Hooray -- I'm Keeping My Day Job!

"India and China produce thousands of engineers and scientists, but that quantity has been achieved at the expense of quality, report Melinda Liu and Sudip Mazumdar in Newsweek International.

"China graduated 600,000 engineers in 2005, and India produces 500,000 graduates in technical fields annually. Those impressive numbers of technical graduates have led some to predict that India and China will become 'scientific superpowers' over the next few decades. However, scant funding and other problems have undermined the value of their degrees. Employers shun many graduates or conduct their own training. Companies also complain that Indian and Chinese universities tend to emphasize rote learning and conformity over creative thinking.

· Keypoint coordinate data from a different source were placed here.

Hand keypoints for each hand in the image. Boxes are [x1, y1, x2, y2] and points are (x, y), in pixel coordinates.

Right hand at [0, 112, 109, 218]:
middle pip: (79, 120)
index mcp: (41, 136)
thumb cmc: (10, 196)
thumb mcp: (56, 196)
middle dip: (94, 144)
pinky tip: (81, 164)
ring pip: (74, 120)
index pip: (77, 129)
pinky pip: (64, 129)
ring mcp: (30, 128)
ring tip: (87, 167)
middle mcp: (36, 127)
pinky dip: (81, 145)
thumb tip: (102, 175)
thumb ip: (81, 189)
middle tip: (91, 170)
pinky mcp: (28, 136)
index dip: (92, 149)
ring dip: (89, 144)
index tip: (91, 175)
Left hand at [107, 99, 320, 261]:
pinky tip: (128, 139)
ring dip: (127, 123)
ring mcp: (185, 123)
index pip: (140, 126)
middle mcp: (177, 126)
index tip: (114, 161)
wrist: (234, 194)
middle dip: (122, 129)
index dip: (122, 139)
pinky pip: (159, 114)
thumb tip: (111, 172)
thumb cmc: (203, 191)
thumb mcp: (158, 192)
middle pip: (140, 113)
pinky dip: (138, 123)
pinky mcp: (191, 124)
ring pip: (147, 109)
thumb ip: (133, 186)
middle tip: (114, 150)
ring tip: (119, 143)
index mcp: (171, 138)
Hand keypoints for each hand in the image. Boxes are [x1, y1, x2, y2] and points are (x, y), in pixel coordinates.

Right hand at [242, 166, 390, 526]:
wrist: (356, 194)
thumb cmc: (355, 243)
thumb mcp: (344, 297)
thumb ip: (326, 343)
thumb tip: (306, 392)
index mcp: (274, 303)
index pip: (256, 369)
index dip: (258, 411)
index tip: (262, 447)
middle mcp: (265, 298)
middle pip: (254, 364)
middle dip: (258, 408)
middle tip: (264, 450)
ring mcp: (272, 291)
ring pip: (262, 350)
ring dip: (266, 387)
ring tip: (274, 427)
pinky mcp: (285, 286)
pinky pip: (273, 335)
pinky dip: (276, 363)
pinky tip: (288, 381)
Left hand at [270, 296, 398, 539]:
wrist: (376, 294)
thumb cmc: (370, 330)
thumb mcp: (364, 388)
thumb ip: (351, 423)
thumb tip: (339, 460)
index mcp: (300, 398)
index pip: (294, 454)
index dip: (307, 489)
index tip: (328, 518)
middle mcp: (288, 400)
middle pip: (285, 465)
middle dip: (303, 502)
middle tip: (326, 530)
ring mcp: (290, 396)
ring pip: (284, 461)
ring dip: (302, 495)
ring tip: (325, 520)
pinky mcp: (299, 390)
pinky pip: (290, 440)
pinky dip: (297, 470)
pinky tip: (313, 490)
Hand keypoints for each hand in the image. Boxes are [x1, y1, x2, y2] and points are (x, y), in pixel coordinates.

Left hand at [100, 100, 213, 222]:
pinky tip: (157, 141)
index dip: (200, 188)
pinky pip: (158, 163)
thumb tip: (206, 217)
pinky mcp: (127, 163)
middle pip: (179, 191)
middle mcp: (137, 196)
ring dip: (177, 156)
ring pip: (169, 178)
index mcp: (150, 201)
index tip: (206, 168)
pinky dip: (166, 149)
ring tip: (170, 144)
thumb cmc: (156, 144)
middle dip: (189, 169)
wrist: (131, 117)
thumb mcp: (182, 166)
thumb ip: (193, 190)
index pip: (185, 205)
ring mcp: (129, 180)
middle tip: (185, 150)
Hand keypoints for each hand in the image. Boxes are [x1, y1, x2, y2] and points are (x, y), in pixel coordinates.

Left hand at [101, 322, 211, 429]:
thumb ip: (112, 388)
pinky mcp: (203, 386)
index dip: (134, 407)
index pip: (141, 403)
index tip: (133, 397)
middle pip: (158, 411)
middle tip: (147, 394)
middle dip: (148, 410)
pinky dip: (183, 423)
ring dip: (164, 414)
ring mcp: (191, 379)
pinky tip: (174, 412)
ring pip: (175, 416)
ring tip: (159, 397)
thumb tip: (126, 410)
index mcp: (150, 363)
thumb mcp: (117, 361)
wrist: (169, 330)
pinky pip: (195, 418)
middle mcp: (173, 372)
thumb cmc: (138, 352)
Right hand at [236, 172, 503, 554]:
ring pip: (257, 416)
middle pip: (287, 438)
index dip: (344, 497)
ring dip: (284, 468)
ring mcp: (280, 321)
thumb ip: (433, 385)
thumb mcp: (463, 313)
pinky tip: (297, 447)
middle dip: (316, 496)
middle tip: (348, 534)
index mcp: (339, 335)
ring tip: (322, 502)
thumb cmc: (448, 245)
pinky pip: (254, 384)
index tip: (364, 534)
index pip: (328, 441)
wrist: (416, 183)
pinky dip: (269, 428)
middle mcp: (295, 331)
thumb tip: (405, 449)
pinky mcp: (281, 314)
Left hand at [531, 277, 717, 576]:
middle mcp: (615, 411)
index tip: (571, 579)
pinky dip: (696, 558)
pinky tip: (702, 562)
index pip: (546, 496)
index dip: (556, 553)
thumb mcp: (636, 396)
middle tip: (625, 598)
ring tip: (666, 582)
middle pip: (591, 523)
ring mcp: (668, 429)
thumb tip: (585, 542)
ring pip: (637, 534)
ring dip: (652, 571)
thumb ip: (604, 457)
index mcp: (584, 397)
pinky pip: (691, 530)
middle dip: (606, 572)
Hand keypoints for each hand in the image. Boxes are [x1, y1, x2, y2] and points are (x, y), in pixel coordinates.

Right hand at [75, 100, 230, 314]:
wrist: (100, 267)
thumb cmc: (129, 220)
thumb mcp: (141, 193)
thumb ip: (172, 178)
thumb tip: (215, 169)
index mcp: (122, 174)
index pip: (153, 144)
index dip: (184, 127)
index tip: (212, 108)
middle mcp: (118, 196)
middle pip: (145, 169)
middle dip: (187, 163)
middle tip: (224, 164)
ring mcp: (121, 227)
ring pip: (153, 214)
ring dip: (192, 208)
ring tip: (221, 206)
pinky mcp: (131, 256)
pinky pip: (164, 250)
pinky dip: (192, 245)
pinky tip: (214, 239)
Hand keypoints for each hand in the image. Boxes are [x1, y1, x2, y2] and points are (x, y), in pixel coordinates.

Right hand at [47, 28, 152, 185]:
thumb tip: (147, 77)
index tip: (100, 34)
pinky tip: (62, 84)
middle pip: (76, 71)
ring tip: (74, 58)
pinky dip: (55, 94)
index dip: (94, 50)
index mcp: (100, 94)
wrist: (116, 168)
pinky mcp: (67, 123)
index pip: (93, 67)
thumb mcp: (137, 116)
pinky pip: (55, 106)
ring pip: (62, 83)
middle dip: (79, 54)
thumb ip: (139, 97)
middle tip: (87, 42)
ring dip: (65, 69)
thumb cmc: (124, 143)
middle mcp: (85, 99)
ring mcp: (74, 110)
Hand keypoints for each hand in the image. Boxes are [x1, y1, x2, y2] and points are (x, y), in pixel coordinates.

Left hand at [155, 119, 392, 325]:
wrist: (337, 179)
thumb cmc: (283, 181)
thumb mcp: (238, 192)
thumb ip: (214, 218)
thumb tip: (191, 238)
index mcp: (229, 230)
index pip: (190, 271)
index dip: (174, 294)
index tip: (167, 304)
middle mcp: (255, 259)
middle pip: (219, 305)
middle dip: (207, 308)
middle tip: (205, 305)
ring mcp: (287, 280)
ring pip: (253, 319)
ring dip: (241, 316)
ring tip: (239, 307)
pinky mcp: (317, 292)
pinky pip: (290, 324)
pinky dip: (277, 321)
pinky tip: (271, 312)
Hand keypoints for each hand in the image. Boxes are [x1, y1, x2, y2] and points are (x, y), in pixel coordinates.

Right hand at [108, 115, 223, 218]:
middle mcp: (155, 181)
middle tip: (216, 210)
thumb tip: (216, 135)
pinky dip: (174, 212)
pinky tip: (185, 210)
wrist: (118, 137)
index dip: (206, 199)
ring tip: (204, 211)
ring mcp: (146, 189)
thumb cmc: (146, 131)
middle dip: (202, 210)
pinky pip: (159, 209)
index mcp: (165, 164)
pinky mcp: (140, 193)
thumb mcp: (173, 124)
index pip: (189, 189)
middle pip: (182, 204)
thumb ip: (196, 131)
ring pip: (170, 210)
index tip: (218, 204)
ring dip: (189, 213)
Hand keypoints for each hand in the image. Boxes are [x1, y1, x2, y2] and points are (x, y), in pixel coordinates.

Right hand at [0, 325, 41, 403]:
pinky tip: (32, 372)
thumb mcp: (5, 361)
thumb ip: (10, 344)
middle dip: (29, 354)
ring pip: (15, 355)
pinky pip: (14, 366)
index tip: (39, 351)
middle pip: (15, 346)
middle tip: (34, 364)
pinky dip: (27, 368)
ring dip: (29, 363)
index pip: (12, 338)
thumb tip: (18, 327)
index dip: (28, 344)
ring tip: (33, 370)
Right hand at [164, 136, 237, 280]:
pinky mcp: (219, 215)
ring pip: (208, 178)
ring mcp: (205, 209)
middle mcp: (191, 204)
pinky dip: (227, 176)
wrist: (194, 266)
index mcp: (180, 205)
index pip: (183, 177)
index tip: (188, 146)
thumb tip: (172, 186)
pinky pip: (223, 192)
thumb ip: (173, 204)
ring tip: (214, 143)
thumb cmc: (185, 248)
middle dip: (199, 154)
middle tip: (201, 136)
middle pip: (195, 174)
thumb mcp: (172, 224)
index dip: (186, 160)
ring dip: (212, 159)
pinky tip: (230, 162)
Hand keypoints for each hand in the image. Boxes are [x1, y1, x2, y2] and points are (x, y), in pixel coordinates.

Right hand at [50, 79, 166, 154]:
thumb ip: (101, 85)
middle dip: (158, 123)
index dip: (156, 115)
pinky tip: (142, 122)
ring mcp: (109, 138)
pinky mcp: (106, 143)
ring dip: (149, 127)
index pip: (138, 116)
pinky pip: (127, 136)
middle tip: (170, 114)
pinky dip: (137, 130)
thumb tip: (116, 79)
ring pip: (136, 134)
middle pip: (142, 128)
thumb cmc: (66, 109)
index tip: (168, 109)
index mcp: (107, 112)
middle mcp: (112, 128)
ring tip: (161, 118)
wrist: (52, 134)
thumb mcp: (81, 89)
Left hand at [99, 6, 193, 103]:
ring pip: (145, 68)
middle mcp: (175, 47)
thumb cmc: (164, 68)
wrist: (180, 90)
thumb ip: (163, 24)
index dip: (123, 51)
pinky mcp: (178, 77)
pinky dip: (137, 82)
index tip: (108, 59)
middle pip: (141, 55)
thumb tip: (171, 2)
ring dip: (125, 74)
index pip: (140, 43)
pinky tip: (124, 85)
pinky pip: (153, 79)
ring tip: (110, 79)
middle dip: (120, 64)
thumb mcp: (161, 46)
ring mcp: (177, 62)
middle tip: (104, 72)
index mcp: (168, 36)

"'Out of the huge number of engineering and science graduates that India produces, only 25% to 30% can be regarded as suitable,' says Kiran Karnik, head of the National Association of Software and Services Companies, an Indian trade group.

"Funding for top teachers and equipment is barely enough to supply the number of engineers and scientists their rapidly growing economies need. Many professors in India have left for the private sector, which can offer $10,000 a month as opposed to the $400 a month that represents an Indian professor's starting salary. A recurring absence of teachers in classrooms led students at the Jalpaiguri Government Engineering College in West Bengal to protest in the streets in May.

"In China, a program to expand college enrollment in the 1990s led to slipping standards, says Prof. Mao Shoulong of Renmin University. 'Once you get in, it's [too] easy to graduate,' he says. Many Chinese universities support themselves by charging tuition. Despite taking in as many students as can fit in cramped dorm rooms, they can't generate enough cash to pay for high-quality equipment, labs and classrooms."

(From Newsweek International -- August 20, 2007 as cited in "The Informed Reader / Insights and Items of Interest From Other Sources.” Wall Street Journal: August 13, 2007. pg. B.7)

Oh, thank goodness! Now we all can go back to business as ususal. (Don't you just love to read news that you love to read?)